Sia Giuseppe Conte sia Elly Schlein, dopo la sconfitta del «campo largo» in Liguria, devono vedersela con le pressioni che arrivano dall'interno dei rispettivi partiti. Un forcing che spinge il M5s fuori dal centrosinistra e il Pd ad abbracciare l'ex Terzo Polo, a partire da Matteo Renzi. Uno schema che, se si realizzasse, rappresenterebbe una sconfitta per entrambi leader, che avevano puntato sull'asse giallorosso. Tra i dem non si contano le analisi della sconfitta. Tra le file dei parlamentari riformisti prende piede l'idea di lasciare i pentastellati al proprio destino. «Conte ha dimostrato di non essere utile per vincere sul territorio e sogna ancora la leadership dei progressisti con l'obiettivo di tornare a Palazzo Chigi», riflette a taccuini chiusi un esponente del Pd che non ha appoggiato la segretaria all'ultimo congresso. E si fa risentire anche l'ex avversario di Schlein per la guida del Nazareno.
Il solitamente cauto Stefano Bonaccini, giovedì dalle colonne del Corriere della Sera, ha ammonito: «Bisogna parlare anche ai moderati». Più esplicito il deputato Piero De Luca, figlio di quel Vincenzo che sta sfidando Schlein per un terzo mandato alla Regione Campania: «È sbagliato il veto su Renzi». Il correntone dei riformisti parla a Conte perché la leader intenda. Il punto d'arrivo è uno schieramento con il Pd a fare da perno, Renzi e Carlo Calenda a coprire il centro e Nicola Fratoianni e Angelo Bonelli a presidiare l'area a sinistra dei dem. Per fare leva sulla segretaria, gli anti-M5s agitano lo spettro di un Conte pronto a sfruttare Avs per contendere alla leader del Nazareno il ruolo di capo del centrosinistra in un ipotetico scenario di primarie di coalizione prima delle prossime elezioni politiche.

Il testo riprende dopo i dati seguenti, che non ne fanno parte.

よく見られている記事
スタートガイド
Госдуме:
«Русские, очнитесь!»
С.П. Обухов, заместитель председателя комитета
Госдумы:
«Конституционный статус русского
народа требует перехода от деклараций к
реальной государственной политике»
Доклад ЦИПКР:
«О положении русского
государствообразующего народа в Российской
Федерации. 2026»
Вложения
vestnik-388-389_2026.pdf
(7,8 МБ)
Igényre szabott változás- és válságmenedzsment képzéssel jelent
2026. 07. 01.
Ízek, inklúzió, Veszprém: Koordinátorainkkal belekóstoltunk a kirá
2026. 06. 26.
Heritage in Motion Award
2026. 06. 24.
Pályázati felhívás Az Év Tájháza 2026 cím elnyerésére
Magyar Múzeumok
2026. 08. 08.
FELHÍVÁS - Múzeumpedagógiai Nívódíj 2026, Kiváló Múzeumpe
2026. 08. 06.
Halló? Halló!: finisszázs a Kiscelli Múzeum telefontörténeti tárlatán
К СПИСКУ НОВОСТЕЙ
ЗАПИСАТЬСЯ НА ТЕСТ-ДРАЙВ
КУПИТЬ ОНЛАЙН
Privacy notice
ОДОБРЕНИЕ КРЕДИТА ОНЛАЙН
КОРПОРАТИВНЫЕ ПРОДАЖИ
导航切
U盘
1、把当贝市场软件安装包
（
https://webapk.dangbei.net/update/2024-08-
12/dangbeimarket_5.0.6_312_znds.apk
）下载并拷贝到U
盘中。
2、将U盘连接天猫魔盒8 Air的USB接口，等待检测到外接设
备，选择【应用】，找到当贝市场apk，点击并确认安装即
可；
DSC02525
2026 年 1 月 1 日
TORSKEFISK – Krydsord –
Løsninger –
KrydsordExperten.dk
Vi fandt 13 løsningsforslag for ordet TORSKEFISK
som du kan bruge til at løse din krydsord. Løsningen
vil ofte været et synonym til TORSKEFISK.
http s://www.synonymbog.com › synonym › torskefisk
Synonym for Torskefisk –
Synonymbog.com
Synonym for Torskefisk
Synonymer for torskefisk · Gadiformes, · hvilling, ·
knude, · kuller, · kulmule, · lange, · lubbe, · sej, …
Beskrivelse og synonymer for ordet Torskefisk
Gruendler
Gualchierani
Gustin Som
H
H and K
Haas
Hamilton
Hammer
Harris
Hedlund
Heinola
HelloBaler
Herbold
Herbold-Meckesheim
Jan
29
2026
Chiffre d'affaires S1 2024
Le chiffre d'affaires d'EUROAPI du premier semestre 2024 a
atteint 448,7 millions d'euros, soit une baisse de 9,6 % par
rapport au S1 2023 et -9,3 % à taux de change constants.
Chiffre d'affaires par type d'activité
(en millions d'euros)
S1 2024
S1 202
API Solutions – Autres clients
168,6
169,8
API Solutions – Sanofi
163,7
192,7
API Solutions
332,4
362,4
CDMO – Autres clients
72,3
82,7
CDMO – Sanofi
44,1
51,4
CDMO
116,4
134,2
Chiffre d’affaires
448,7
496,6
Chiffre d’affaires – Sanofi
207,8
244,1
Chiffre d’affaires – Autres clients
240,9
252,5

Intanto, anche nella sinistra dem, c'è chi spinge Schlein a scegliere tra Conte e Renzi. Andrea Orlando, sconfitto da Bucci in Liguria, lancia l'allarme sul caos del campo largo. «Qui abbiamo pagato il problema che si ripropone per tutti i candidati di centrosinistra: l'incertezza nello schema di gioco», spiega Orlando in un'intervista all'edizione genovese de La Repubblica. Lo stesso ex ministro che è indeciso se candidarsi a sindaco di Genova, sedere in consiglio regionale oppure restare alla Camera. «Bisogna fermare questo film, i problemi non si risolvono da soli», ha comunque spiegato Orlando, in uno sfogo telefonico, ai suoi uomini in Liguria.
Dall'altro lato del campo largo ci sono i pentastellati litigiosi. Beppe Grillo punzecchia ancora Conte in un post sul Blog. «Anche persone che pensiamo siano vere sono false», scrive in un post-scriptum al suo ultimo messaggio criptico, dal titolo «certe idee sono false ma dovrebbero essere vere». Nel frattempo, l'avvocato riflette sui consigli di Marco Travaglio. Il direttore del Fatto Quotidiano sostiene Conte ma lo vuole autonomo dal Pd, così da riconquistare i consensi perduti tra i grillini duri e puri. A Via di Campo Marzio, sede del M5s, lo stato maggiore vaglia l'ipotesi di allontanarsi dall'abbraccio con Schlein, almeno fino alle soglie delle prossime elezioni politiche.
E se la Liguria può aver seppellito il campo largo, di certo non ha archiviato le contorsioni concettuali per ammorbidire la sconfitta della sinistra. L'ultimo esempio è un sondaggio di Termometro Politico. Sulla Liguria, il 30% del campione, alla domanda su quale sia il dato più importante di queste regionali, risponde che «il dato più importante è l'astensione record.
Quando votano così in pochi ha poco senso parlare di vincitori e vinti». Il 27% certifica, invece, la vittoria del centrodestra. Ma, come con le ultime elezioni politiche, l'astensione diventa un paravento dietro cui nascondere i flop.